Disclaimer

This publication is the exclusive property of cj Schlottman, and is protected under the US Copyright Act of 1976 and all other applicable international, federal, state and local laws. The contents of this blog may not be reproduced as a whole or in part, by any means whatsoever, without consent of the author, cj Schlottman. All rights reserved.

Monday, August 8, 2011

And the Merry-Go-Round Starts up Again

August 8, 2011 - Monday
What next?  Last Wednesday, Parrish called to tell me he had been mugged the night before, and that he had spent the night in hospital, having scans and blood work and all that.  He said the mugger hit him in the back of the head and took his wallet and the $5 in it.  He said his head hurt, but he assured me, “Mama, I just want you to know I’m all right.”
Really?  
It could be true.  It could be a ploy for attention.  He made no mention of the hassle he would endure to get another wallet and a duplicate ID and transportation pass.  He could have been drug shopping at the ER.
On Saturday morning, he called to tell me he was in Westchester Hospital with pancreatitis.  He said he had extreme pain just under his left ribcage, “right where my pancreas is.”  He told me they were doing scans and more lab work and that his liver enzymes were “through the roof.”  He said his pain was almost unbearable, and that he was getting pain medicine.  “And I swear, Mama, I have not been drinking or doing drugs.”
Really?
Yesterday, he phoned to say he had gallstones, and he didn’t know whether or not they were going to take out his gallbladder.  He again reassured me that he was fine, and for me not to worry.  I asked him to have is doctor call me, and he said he would.
Later in the day, he phoned to say he would be discharged this morning, that his enzymes had miraculously come back down and the pain was going away.
Really?
I have no idea where the truth lies, and that is one of the reasons it’s so hard to deal with Parrish.  I can’t count the number of times he has cried “wolf” over the years.  I used to rush to his side only to find out that he was okay.  He probably thought I would hear the word “pancreatitis” and jump on the next plane to Miami.  I did go down last year when he had a real spider bite that could have killed him.
I did not hear from his doctor.  I never do when Parrish gets into one of these situations.  It seems that when I ask to speak to the doctor, Parrish magically improves.
Can you way passive-aggressive?
With his history of alcoholic cirrhosis, he is at greater risk for developing pancreatitis as well as pancreatic cancer - a particularly debilitating and painful way to die.  It is my guess that he already has chronic pancreatitis.  (I do not believe that he is not drinking or drugging).  This disease can lead to an entire menu of abdominal problems.
I have often thought that I would outlive my son.  It’s just about the most terrifying feeling in the world.  He is already lost to me to drugs, alcohol and mental illness, but dead is something altogether different.  I force myself not to think about it, but when he landed in hospital with “pancreatitis,” it bubbled to the surface.  
It just occurred to me that I continuously grieve the loss of Parrish.  Thank God I am still in the denial stage, else I would be more a raving maniac than I am.

© cj Schlottman




(Later in the day............discharge diagnosis: chronic pancreatitis).

5 comments:

Susan Anderson said...

From what I read in your posts, I think you do a remarkable job of mothering Parrish. Somehow you manage to care and support him in healthy ways without allowing yourself to be pulled into the craziness. (I know. I know. You're not perfect at it, but who would or could be?) The main thing is that you are always doing your best to figure things out and make adjustments as you go along.

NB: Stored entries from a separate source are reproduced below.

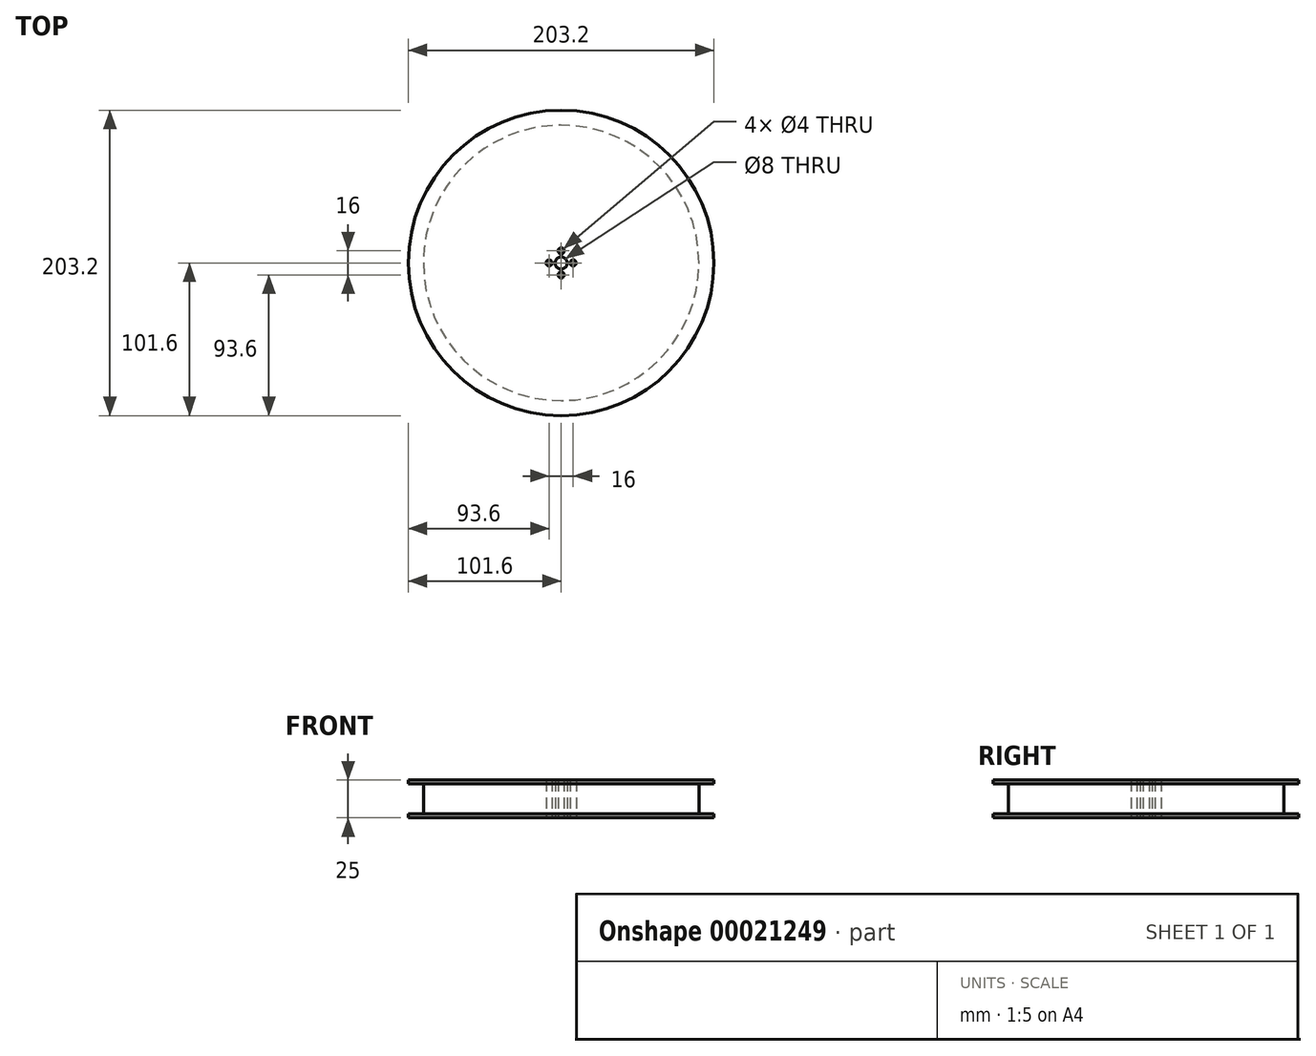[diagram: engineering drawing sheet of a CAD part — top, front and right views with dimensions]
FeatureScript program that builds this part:
annotation { "Feature Type Name" : "Feature", "Feature Type Description" : "" }
export const myFeature = defineFeature(function(context is Context, id is Id, definition is map)
    precondition{}
    {
        {
            var Q0;
            Q0=qCreatedBy(makeId("Top.planeOp"),FACE);
            var sketch = newSketch(context, id + "F0", { "sketchPlane" : qUnion([Q0])});
            skCircle(sketch, "E0", {"center": v(0, 0) * mm, "radius": 4 * mm});
            skCircle(sketch, "E1", {"center": v(8, 0) * mm, "radius": 2 * mm});
            skCircle(sketch, "E2.1.0", {"center": v(0, 8) * mm, "radius": 2 * mm});
            skCircle(sketch, "E2.2.0", {"center": v(-8, 0) * mm, "radius": 2 * mm});
            skCircle(sketch, "E2.3.0", {"center": v(0, -8) * mm, "radius": 2 * mm});
            skCircle(sketch, "E3", {"center": v(0, 0) * mm, "radius": 12 * mm});
            skCircle(sketch, "E4", {"center": v(0, 0) * mm, "radius": 101.6 * mm});
            skCircle(sketch, "E5", {"center": v(0, 0) * mm, "radius": 91.6 * mm});
            skSolve(sketch);
        }
        {
            var Q0;
            Q0=makeQuery(id+"F0.imprint","IMPRINT",FACE,{"disambiguationData":[TD([[makeQuery(id+"F0.imprint","IMPRINT",EDGE,{"derivedFrom":sQuery(id+"F0.wireOp",EDGE,"E0")}),-1.0]])]});
            var Q1;
            Q1=makeQuery(id+"F0.imprint","IMPRINT",FACE,{"disambiguationData":[TD([[makeQuery(id+"F0.imprint","IMPRINT",EDGE,{"derivedFrom":sQuery(id+"F0.wireOp",EDGE,"E3")}),-1.0]])]});
            extrude(context, id + "F1", {"entities" : qUnion([Q0, Q1]), "endBound" : BoundingType.SYMMETRIC, "depth" : 25 * mm});
        }
        {
            var Q0;
            Q0=makeQuery(id+"F0.imprint","IMPRINT",FACE,{"disambiguationData":[TD([[makeQuery(id+"F0.imprint","IMPRINT",EDGE,{"derivedFrom":sQuery(id+"F0.wireOp",EDGE,"E4")}),1.0]])]});
            extrude(context, id + "F2", {"entities" : qUnion([Q0]), "operationType" : NewBodyOperationType.ADD, "endBound" : BoundingType.SYMMETRIC, "depth" : 25 * mm});
        }
        {
            var Q0;
            Q0=makeQuery(id+"F0.imprint","IMPRINT",FACE,{"disambiguationData":[TD([[makeQuery(id+"F0.imprint","IMPRINT",EDGE,{"derivedFrom":sQuery(id+"F0.wireOp",EDGE,"E4")}),1.0]])]});
            extrude(context, id + "F3", {"entities" : qUnion([Q0]), "operationType" : NewBodyOperationType.REMOVE, "endBound" : BoundingType.SYMMETRIC, "oppositeDirection" : true, "depth" : 20 * mm});
        }
    });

Hang in there, Mom. You are doing all you can do. And that is enough.

Hugs to you.
=)

Linda @ A La Carte said...

I know you know he is crying wolf again but a Mother's heart can't help but worry and want to help and protect your child. You are doing the best thing you can. You can't save Parrish so you must do the best you can to save yourself. Lots of positive thoughts coming your way.

Linda

Judie said...

CJ,I hear what you're saying about Parrish crying wolf to get attention. It's hard to know what is true and what is not, but even though he is mentally ill, he is still an adult. It is interesting that all of this cropped up since your trip down to see him.

Has he made any more mention of moving to Atlanta??

Dazee Dreamer said...

oh man. That is truly heartbreaking. But I understand you have to get to the point where you don't believe him. It's just like the little boy who cried wolf. Very smart thinking about having him have the doctor call. Better yet, ask him what hospital, so you can call there yourself to speak to the nurses station.

My heart goes out to you. You are in my thoughts and prayers

Sultan said...

Ugh. A couple of years ago my brother had acute pancreatitis and was in the hospital for many months and almost died. It really is a nasty affliction. Good wishes to you and your son.